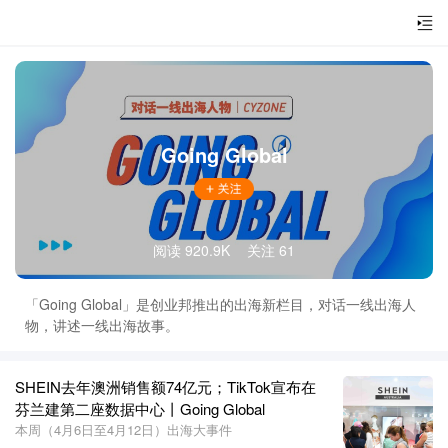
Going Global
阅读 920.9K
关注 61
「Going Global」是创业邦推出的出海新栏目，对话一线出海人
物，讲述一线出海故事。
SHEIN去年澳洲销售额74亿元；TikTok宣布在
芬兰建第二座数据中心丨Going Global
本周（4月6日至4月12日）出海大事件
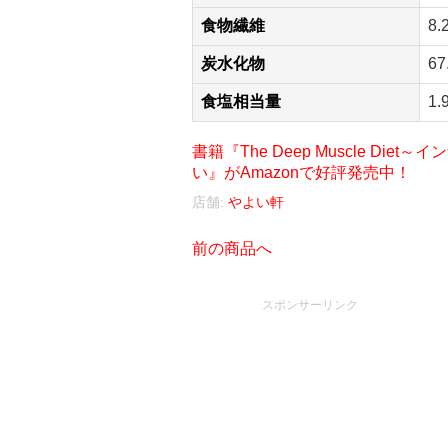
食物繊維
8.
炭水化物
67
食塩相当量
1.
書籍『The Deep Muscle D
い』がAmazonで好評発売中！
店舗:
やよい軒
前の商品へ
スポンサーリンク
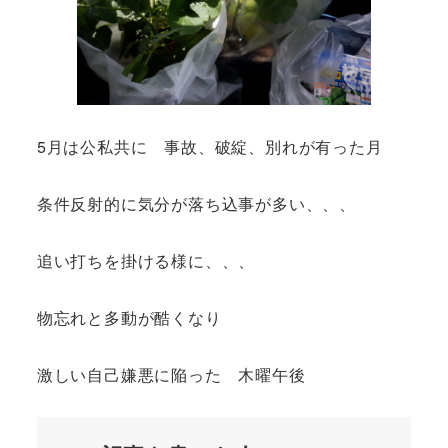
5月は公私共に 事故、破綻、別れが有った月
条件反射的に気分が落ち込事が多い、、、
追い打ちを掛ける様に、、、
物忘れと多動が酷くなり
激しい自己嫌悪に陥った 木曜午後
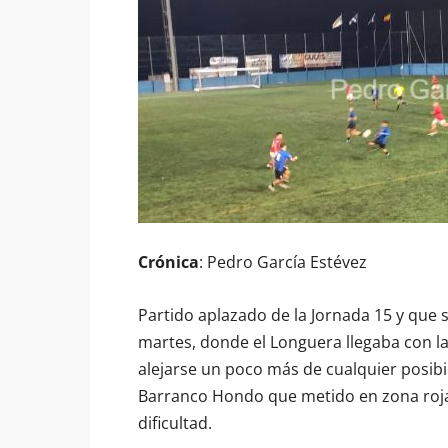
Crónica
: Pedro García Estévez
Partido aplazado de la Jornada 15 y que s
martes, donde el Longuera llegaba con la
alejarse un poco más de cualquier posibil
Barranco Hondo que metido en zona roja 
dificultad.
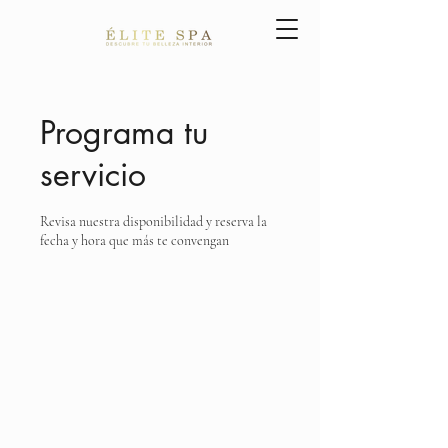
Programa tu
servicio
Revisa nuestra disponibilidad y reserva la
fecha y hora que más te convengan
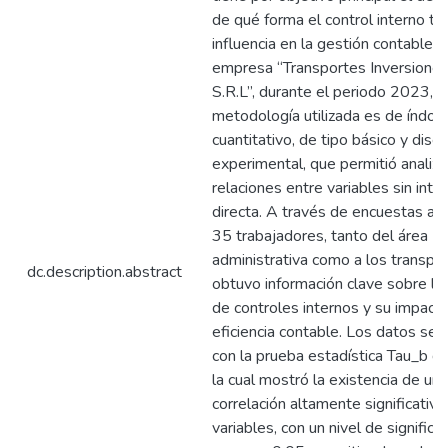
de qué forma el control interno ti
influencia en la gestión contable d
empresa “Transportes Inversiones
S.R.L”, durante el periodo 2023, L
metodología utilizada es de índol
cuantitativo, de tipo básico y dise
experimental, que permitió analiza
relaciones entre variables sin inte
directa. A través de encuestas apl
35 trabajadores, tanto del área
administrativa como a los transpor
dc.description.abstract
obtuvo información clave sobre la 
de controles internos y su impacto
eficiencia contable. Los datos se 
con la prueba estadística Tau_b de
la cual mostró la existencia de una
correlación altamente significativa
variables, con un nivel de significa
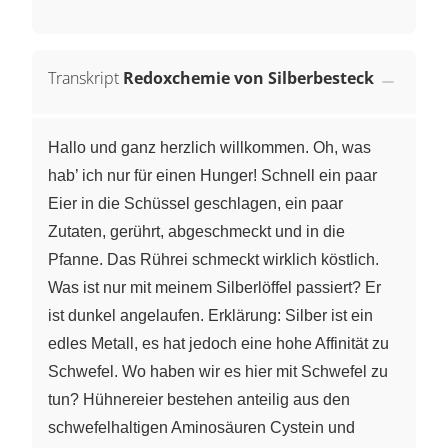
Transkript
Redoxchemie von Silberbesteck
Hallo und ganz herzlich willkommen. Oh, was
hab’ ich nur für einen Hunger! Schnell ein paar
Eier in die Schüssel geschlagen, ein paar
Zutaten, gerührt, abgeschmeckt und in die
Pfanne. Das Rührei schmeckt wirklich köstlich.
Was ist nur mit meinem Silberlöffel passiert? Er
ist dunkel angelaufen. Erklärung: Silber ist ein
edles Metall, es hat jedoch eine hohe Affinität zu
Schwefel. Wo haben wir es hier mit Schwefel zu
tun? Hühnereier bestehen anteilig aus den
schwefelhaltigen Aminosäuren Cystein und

================

→ WHAT YOU SHOULD DO
Copy out the text of every item above line for line, with no changes, and leave out the pictures.

→ REPLY TO THE EXERCISE
Going Global
阅读 920.9K
关注 61
「Going Global」是创业邦推出的出海新栏目，对话一线出海人
物，讲述一线出海故事。
SHEIN去年澳洲销售额74亿元；TikTok宣布在
芬兰建第二座数据中心丨Going Global
本周（4月6日至4月12日）出海大事件
食物繊維
8.
炭水化物
67
食塩相当量
1.
書籍『The Deep Muscle D
い』がAmazonで好評発売中！
店舗:
やよい軒
前の商品へ
スポンサーリンク
5月は公私共に 事故、破綻、別れが有った月
条件反射的に気分が落ち込事が多い、、、
追い打ちを掛ける様に、、、
物忘れと多動が酷くなり
激しい自己嫌悪に陥った 木曜午後
Crónica
: Pedro García Estévez
Partido aplazado de la Jornada 15 y que s
martes, donde el Longuera llegaba con la
alejarse un poco más de cualquier posibil
Barranco Hondo que metido en zona roja 
dificultad.
Programa tu
servicio
Revisa nuestra disponibilidad y reserva la
fecha y hora que más te convengan
de qué forma el control interno ti
influencia en la gestión contable d
empresa “Transportes Inversiones
S.R.L”, durante el periodo 2023, L
metodología utilizada es de índol
cuantitativo, de tipo básico y dise
experimental, que permitió analiza
relaciones entre variables sin inte
directa. A través de encuestas apl
35 trabajadores, tanto del área
administrativa como a los transpor
dc.description.abstract
obtuvo información clave sobre la 
de controles internos y su impacto
eficiencia contable. Los datos se 
con la prueba estadística Tau_b de
la cual mostró la existencia de una
correlación altamente significativa
variables, con un nivel de significa
Transkript
Redoxchemie von Silberbesteck
Hallo und ganz herzlich willkommen. Oh, was
hab’ ich nur für einen Hunger! Schnell ein paar
Eier in die Schüssel geschlagen, ein paar
Zutaten, gerührt, abgeschmeckt und in die
Pfanne. Das Rührei schmeckt wirklich köstlich.
Was ist nur mit meinem Silberlöffel passiert? Er
ist dunkel angelaufen. Erklärung: Silber ist ein
edles Metall, es hat jedoch eine hohe Affinität zu
Schwefel. Wo haben wir es hier mit Schwefel zu
tun? Hühnereier bestehen anteilig aus den
schwefelhaltigen Aminosäuren Cystein und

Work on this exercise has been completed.